Never a good sign when troops kill their commander....

Russian brigade commander killed by his own forces

Russian colonel is believed to have been deliberately run over by his troops, Western officials say.

BY CRISTINA GALLARDO

A Russian brigade commander has been killed by his own forces in another indication of boiling discontent among Russian forces deployed in and around Ukraine, Western officials said.

The colonel, commander of the 37th Motor Rifle Brigade, was run over by an armored vehicle and suffered grave injuries to both legs.

“The brigade commander was killed by his own troops, we believe, as a consequence of the scale of losses that have been taken by his brigade,” one official said. “We believe that he was killed by his own troops deliberately. We believe that he was run over by his own troops.”
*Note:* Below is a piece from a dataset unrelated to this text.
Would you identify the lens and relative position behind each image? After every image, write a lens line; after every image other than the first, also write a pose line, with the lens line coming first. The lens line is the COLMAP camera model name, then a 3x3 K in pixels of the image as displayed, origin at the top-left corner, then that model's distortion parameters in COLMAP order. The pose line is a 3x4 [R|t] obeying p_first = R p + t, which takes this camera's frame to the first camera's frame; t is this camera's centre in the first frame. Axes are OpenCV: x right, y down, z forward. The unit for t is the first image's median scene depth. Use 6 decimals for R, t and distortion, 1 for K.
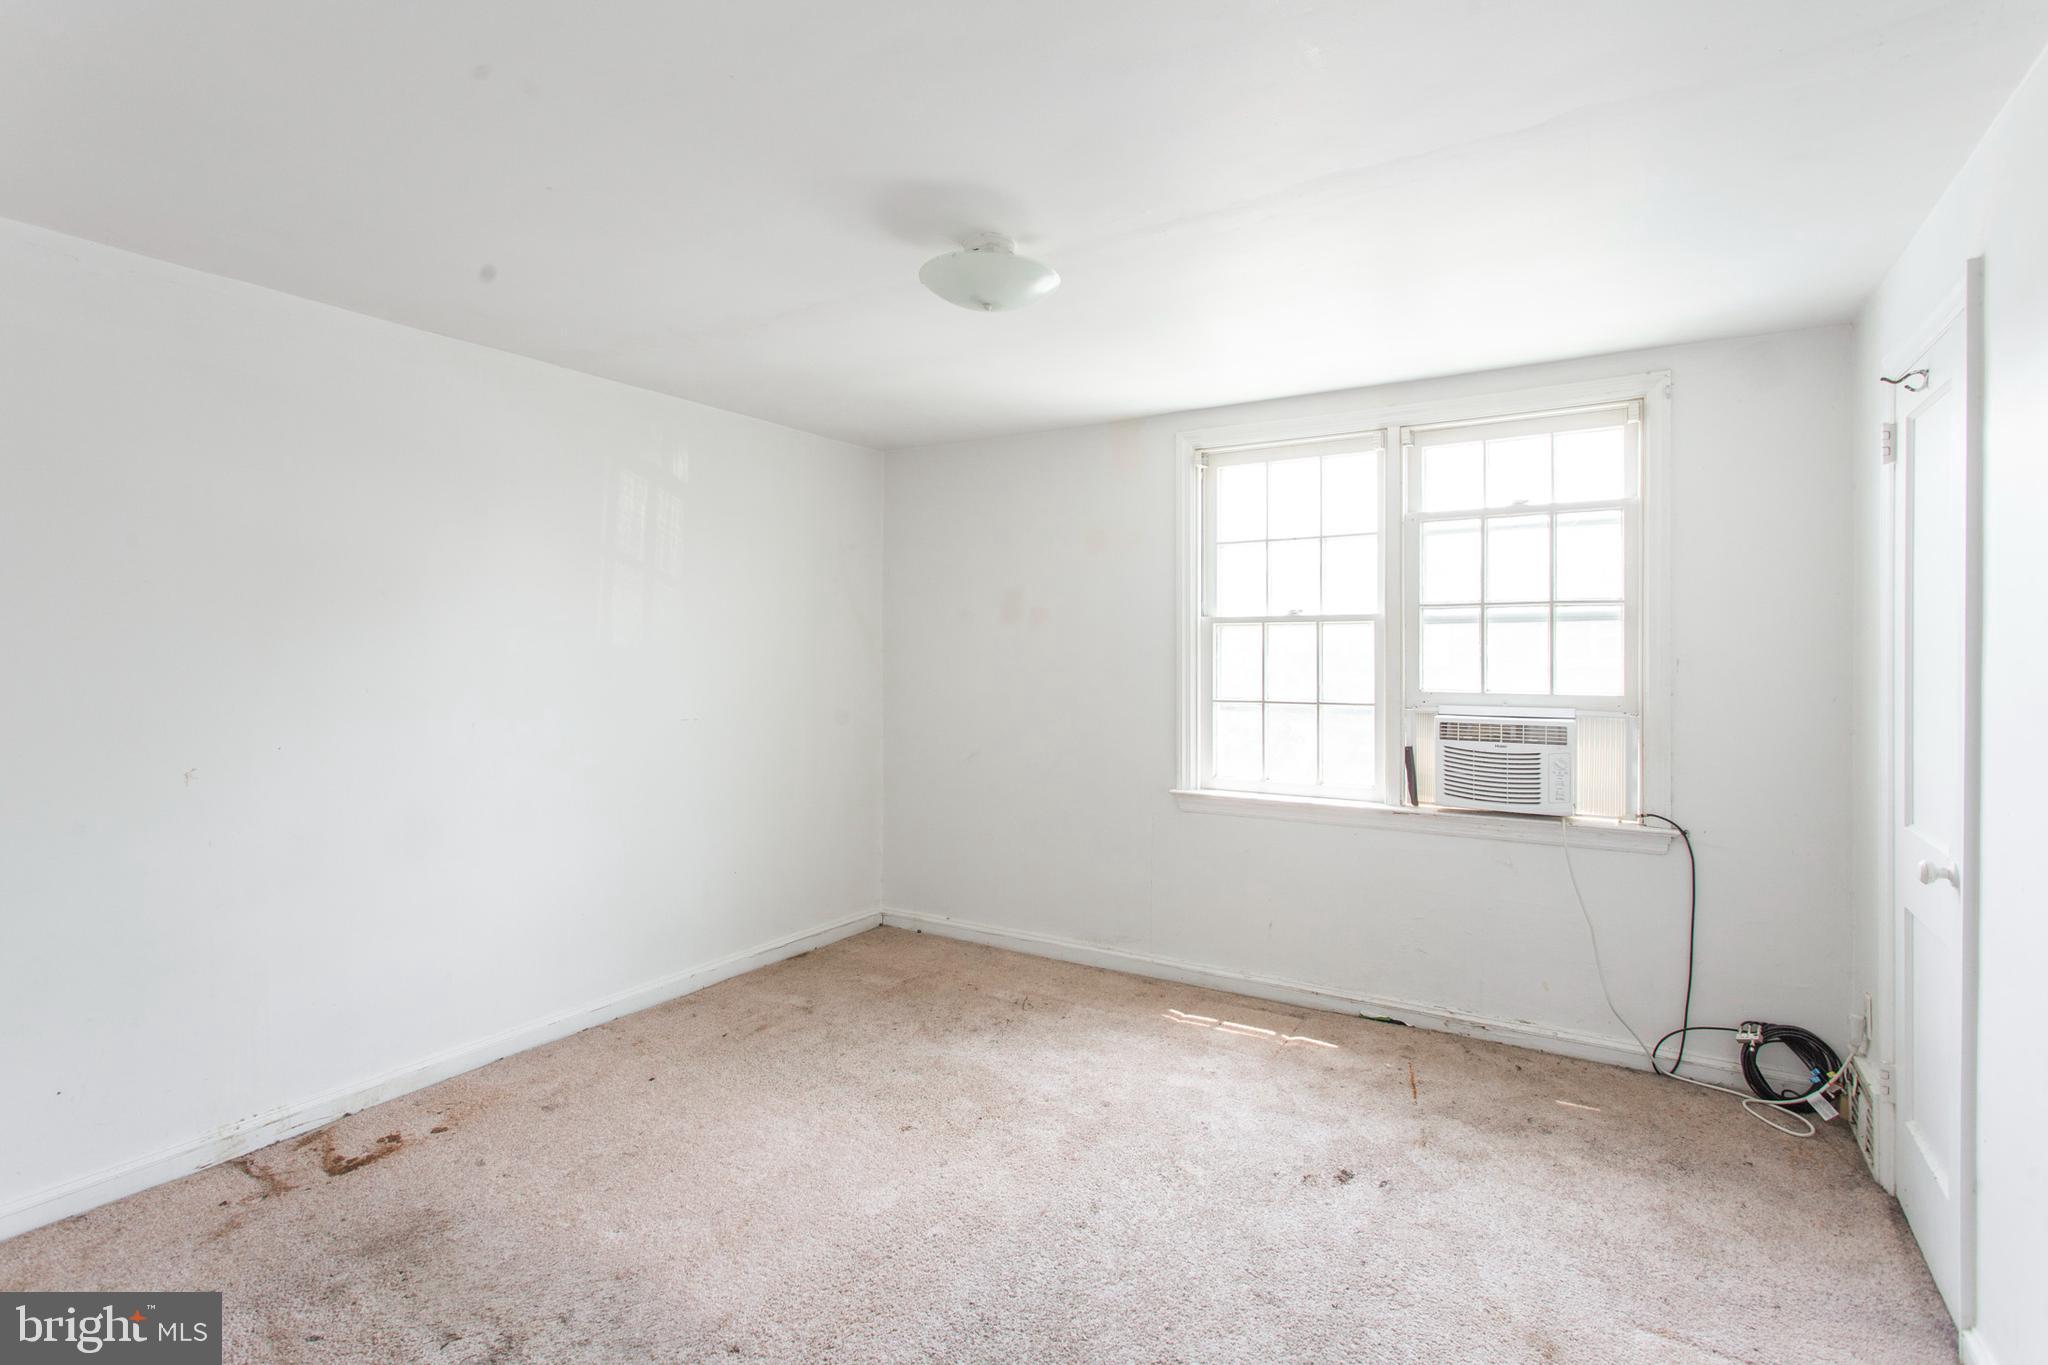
lens RADIAL K [[1041.2, 0, 1036.3], [0, 1041.2, 665.4], [0, 0, 1]] dist [-0.004541, 0.005456]
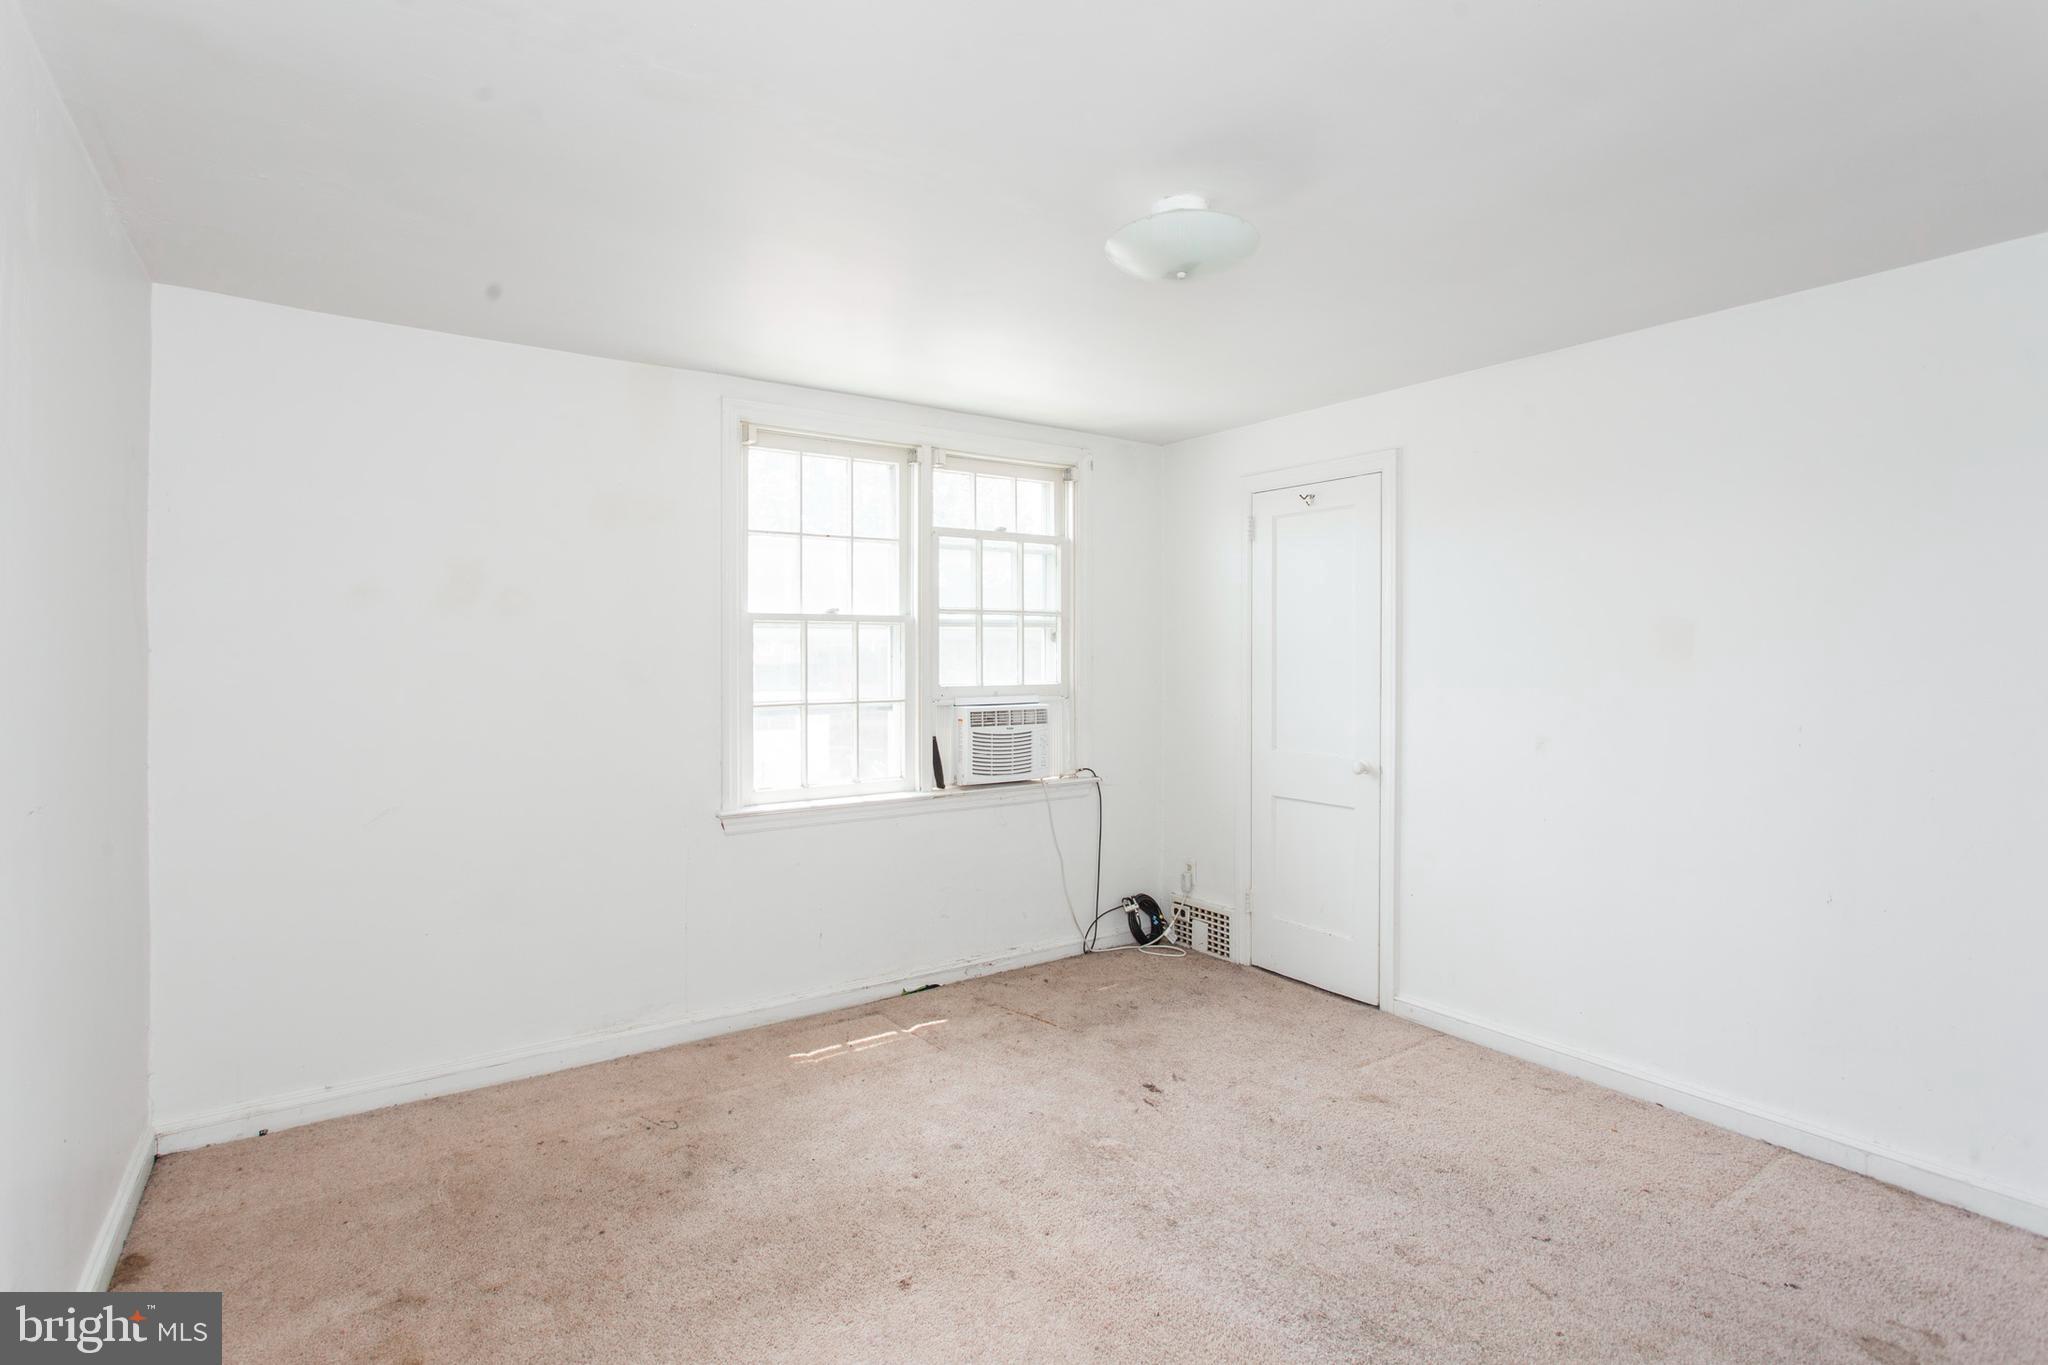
lens RADIAL K [[988.2, 0, 1020.5], [0, 988.2, 670.7], [0, 0, 1]] dist [-0.015954, 0.005788]
pose [[0.384602, -0.018150, 0.922904, -0.602846], [0.017544, 0.999770, 0.012351, -0.004141], [-0.922916, 0.011441, 0.384832, 0.526261]]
The confirmation followed a Facebook post on Wednesday by prominent Ukrainian journalist and YouTuber Roman Tsimbalyuk, who said that troops had been angered by the 50 percent casualty rate suffered by the unit deployed to the Kyiv region. One soldier driving an armored vehicle deliberately ran over the commander, who was shown in video posts being taken on a stretcher for treatment to neighboring Belarus. He was later reported to have died.

The Western official also confirmed Ukrainian reports that a lieutenant general commanding the 49th Combined Arms Army had died in the fighting, making him the seventh Russian general to be killed in combat since the invasion began.

Ukrainian presidential spokesman Oleksiy Arestovych earlier named the lieutenant general as Yakov Ryazantsev, and said he had been killed at the Chernobaevka aerodrome outside the southern city of Kherson — where Russian forces have repeatedly suffered losses in their campaign to break out from the Crimean peninsula to the northwest.

Russian forces have struggled with logistics supply and shortages of food during the first month of their invasion of Ukraine. Soldiers taken prisoner by Ukrainian forces have told their captors they had been made to believe they would carry out exercises near the border of Ukraine, rather than engage in war.

Russia’s defense ministry said earlier that the first phase of its military operation in Ukraine was mostly complete and it would focus on completely “liberating” eastern Ukraine’s Donbas region.

The Western official said Russia “is recognizing that it cannot pursue its operations on multiple axes simultaneously” and is trying to concentrate its forces, both in terms of logistics supply and firepower, on a more limited number of approaches.

At the beginning of the war, the West estimated Russia had between 120-150 battalion tactical groups deployed around Ukraine, but about 20 of those are now no longer believed to be combat effective. Some are being pulled back into Russia for maintenance or repair; others have suffered heavy losses, and in some cases merged with other groups to form one, the Western official said.

The Russians appear to have paused operations in Kyiv and other areas, to limit the amount of logistics supply that would be required there, and are keeping forces in these areas in defensive positions, with the aim of providing the maximum effort that they can in the Donbas region, the same official added.

Focussing on the Donbas would allow Russia to concentrate air forces and indirect fire into more limited areas, making it tougher for the Ukrainians, who had been “remarkably adept” at using air defense capabilities, the official said. Recent Ukrainian victories on the ground cannot be considered a “turning of the tide” yet, they added.